▸ DATA EXCERPTS
────────────────────────────────────────
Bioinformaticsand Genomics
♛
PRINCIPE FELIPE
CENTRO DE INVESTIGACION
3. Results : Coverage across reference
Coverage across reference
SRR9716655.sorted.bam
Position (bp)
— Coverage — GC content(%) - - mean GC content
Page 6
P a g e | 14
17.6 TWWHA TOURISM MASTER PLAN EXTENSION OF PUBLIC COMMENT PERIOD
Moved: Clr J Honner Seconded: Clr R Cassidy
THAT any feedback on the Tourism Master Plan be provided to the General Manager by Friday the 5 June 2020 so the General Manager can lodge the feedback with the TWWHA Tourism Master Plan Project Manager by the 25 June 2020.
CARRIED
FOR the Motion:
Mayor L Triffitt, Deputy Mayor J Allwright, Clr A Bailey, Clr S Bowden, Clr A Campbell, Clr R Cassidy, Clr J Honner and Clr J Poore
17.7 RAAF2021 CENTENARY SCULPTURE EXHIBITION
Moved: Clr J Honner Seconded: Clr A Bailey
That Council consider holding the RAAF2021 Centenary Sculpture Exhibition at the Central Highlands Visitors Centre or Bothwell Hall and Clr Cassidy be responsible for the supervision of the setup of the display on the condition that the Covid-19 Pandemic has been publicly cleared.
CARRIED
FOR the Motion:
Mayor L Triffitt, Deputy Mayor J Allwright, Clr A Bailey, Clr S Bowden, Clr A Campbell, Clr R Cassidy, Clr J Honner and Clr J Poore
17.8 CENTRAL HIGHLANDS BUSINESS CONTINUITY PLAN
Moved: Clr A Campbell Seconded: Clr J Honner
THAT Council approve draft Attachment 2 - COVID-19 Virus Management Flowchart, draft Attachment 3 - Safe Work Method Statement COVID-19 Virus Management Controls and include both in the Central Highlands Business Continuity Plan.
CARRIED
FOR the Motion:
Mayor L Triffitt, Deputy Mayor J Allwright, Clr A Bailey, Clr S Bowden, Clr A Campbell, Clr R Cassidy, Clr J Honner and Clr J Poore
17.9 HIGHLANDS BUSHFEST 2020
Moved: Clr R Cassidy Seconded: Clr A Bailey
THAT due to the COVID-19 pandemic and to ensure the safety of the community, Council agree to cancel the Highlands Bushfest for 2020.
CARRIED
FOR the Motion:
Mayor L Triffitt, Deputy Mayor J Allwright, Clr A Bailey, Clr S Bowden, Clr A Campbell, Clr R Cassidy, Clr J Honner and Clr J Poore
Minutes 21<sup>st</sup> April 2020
────────────────────────────────────────
▸ WHAT THE TASK REQUIRES
Include the first line of the listing, the line with "17.7 RAAF2021 CENTENARY SCULPTURE EXHIBITION", and every line between them, each repeated exactly, and output only those.

▸ RESPONSE TO THIS TASK
Bioinformaticsand Genomics
♛
PRINCIPE FELIPE
CENTRO DE INVESTIGACION
3. Results : Coverage across reference
Coverage across reference
SRR9716655.sorted.bam
Position (bp)
— Coverage — GC content(%) - - mean GC content
Page 6
P a g e | 14
17.6 TWWHA TOURISM MASTER PLAN EXTENSION OF PUBLIC COMMENT PERIOD
Moved: Clr J Honner Seconded: Clr R Cassidy
THAT any feedback on the Tourism Master Plan be provided to the General Manager by Friday the 5 June 2020 so the General Manager can lodge the feedback with the TWWHA Tourism Master Plan Project Manager by the 25 June 2020.
CARRIED
FOR the Motion:
Mayor L Triffitt, Deputy Mayor J Allwright, Clr A Bailey, Clr S Bowden, Clr A Campbell, Clr R Cassidy, Clr J Honner and Clr J Poore
17.7 RAAF2021 CENTENARY SCULPTURE EXHIBITION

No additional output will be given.